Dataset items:
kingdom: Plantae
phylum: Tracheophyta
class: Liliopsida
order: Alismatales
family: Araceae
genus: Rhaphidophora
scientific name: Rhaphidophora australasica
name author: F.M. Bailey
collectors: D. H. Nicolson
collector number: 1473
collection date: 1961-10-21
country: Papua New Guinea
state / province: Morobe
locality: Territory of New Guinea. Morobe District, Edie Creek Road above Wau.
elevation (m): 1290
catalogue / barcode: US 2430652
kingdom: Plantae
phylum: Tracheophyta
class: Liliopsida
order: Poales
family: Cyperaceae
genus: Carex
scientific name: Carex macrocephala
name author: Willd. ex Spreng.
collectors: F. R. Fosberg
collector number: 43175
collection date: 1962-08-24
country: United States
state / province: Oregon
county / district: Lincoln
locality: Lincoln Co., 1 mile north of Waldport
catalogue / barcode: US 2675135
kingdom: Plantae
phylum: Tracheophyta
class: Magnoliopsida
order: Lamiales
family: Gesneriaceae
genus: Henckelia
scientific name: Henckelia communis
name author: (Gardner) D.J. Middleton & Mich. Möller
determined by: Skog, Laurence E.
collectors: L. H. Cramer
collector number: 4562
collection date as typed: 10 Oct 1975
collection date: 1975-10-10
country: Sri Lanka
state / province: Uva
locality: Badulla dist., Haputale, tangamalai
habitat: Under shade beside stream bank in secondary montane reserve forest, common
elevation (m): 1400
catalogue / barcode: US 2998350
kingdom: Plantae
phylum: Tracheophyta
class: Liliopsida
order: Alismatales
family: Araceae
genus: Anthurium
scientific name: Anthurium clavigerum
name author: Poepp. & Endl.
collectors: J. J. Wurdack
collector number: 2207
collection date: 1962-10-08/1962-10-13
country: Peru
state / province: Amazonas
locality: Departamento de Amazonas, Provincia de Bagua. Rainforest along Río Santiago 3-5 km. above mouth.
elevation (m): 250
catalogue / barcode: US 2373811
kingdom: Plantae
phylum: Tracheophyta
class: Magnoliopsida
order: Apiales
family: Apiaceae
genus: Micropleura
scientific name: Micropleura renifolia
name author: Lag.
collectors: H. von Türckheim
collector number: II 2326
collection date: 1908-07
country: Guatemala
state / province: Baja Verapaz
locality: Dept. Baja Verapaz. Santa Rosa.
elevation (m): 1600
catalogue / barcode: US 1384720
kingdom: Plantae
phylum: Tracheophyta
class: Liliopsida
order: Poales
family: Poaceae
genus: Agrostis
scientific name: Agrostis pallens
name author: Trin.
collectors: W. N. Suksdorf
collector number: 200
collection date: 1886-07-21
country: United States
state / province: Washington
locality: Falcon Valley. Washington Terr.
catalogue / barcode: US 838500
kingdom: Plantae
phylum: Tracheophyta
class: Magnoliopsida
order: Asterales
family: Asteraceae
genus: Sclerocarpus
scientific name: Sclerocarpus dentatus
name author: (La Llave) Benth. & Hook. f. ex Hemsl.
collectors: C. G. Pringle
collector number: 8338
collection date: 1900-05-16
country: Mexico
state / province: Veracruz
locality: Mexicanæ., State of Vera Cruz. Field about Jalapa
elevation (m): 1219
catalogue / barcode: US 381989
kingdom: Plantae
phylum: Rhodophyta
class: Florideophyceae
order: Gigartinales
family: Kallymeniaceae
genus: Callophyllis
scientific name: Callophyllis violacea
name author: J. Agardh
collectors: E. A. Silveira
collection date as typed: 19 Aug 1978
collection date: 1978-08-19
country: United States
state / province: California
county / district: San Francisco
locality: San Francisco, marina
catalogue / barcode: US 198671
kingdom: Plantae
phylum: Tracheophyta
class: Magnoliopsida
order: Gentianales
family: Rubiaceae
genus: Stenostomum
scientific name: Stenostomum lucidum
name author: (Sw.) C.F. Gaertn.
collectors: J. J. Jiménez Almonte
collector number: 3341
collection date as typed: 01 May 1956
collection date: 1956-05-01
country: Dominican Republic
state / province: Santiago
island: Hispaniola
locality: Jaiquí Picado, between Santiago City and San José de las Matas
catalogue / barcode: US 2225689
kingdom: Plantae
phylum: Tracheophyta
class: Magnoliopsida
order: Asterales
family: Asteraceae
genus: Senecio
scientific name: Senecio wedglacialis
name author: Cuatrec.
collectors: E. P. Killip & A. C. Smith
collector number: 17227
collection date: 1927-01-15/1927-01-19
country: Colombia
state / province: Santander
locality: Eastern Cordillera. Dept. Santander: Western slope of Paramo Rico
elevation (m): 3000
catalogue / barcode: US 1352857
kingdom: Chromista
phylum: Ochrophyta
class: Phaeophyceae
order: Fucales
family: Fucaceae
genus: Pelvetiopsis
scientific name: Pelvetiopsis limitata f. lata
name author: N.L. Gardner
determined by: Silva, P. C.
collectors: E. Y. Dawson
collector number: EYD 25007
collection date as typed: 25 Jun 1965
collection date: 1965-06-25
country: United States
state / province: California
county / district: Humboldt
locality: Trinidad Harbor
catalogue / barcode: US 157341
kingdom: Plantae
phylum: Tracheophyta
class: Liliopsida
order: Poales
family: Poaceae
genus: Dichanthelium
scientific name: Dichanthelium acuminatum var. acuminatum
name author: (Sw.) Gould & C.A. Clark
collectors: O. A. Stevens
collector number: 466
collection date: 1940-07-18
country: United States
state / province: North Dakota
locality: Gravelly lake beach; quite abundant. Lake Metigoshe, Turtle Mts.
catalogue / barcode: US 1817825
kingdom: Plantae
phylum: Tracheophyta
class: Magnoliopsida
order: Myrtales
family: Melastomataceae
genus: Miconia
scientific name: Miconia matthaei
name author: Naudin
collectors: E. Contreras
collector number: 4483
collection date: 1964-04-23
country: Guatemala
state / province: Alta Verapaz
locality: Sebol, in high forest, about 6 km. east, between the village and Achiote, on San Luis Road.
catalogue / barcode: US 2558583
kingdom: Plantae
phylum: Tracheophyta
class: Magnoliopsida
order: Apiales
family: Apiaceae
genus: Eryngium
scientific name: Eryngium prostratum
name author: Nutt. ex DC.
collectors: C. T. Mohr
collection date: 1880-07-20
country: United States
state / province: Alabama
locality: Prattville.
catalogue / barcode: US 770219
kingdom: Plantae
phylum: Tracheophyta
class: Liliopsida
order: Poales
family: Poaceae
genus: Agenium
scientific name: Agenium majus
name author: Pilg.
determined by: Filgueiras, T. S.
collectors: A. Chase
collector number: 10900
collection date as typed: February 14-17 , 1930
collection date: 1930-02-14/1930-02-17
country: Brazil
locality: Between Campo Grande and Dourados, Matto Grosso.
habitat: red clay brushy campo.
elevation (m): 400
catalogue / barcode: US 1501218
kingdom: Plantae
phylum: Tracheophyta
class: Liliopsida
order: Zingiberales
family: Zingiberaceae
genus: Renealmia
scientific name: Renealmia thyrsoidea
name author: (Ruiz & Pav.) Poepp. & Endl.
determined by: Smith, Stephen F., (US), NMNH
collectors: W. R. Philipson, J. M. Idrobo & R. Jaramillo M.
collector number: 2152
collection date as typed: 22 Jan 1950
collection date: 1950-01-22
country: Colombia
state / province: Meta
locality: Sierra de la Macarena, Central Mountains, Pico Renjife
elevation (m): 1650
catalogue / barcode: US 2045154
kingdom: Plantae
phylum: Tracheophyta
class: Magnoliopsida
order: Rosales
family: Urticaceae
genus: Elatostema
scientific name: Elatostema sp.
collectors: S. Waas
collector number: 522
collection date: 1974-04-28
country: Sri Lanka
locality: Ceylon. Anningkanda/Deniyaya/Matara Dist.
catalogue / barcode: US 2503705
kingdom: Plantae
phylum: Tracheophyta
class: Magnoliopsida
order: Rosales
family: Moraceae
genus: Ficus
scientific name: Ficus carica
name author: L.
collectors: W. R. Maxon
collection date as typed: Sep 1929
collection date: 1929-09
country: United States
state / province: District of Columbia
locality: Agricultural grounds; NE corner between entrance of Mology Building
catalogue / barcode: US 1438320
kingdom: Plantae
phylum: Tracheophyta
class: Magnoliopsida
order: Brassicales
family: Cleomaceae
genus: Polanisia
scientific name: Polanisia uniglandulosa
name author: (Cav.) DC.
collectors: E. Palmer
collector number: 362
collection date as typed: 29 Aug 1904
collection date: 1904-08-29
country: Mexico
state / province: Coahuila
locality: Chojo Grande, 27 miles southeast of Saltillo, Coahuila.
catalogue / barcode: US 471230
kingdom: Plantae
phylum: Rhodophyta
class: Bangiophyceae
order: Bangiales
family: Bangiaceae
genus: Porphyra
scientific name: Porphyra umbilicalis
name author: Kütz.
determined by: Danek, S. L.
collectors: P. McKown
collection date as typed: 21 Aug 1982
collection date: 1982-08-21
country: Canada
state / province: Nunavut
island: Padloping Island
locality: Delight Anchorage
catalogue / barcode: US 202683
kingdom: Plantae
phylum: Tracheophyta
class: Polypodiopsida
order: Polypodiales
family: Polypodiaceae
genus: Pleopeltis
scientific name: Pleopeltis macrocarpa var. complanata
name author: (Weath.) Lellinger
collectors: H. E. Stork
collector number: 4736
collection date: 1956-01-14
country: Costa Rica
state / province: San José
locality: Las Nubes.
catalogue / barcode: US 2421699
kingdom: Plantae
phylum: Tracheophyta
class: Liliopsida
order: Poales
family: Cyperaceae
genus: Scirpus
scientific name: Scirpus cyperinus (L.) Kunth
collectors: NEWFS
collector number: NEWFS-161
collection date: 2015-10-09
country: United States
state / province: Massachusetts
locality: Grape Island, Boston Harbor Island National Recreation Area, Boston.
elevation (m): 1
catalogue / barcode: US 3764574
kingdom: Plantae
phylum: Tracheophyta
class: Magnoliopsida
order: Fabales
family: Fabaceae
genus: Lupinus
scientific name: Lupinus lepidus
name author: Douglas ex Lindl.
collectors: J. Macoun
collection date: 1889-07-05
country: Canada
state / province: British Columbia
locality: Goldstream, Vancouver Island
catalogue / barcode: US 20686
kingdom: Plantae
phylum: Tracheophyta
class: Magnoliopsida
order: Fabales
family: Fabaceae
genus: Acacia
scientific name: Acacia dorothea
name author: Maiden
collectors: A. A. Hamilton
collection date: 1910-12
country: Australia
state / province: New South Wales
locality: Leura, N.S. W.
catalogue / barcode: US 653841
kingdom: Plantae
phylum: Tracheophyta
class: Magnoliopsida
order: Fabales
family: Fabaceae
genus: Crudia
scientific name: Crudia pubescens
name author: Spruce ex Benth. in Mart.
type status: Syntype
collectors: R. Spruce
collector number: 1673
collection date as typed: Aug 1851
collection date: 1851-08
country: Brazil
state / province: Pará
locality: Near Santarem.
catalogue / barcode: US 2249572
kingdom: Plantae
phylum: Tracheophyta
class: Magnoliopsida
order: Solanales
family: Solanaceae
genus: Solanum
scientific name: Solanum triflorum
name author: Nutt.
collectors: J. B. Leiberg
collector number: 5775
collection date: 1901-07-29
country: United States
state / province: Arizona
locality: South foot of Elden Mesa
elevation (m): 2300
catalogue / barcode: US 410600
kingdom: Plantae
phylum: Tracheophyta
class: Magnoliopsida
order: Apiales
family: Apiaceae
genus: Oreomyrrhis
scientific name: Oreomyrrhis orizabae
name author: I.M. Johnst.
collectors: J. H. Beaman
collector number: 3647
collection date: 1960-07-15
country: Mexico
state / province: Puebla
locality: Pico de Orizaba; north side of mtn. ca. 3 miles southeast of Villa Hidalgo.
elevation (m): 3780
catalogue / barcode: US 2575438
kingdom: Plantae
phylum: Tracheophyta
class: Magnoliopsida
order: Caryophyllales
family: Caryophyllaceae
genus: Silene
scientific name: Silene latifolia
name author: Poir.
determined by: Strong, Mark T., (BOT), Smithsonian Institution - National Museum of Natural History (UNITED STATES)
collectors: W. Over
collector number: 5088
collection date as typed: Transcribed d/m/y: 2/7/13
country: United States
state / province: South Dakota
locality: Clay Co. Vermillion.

▶ [Exercise prompt]: Can you retype the records from their very beginning down through the line containing "state / province: Morobe", with both ends included?

▶ [Task solution]:
kingdom: Plantae
phylum: Tracheophyta
class: Liliopsida
order: Alismatales
family: Araceae
genus: Rhaphidophora
scientific name: Rhaphidophora australasica
name author: F.M. Bailey
collectors: D. H. Nicolson
collector number: 1473
collection date: 1961-10-21
country: Papua New Guinea
state / province: Morobe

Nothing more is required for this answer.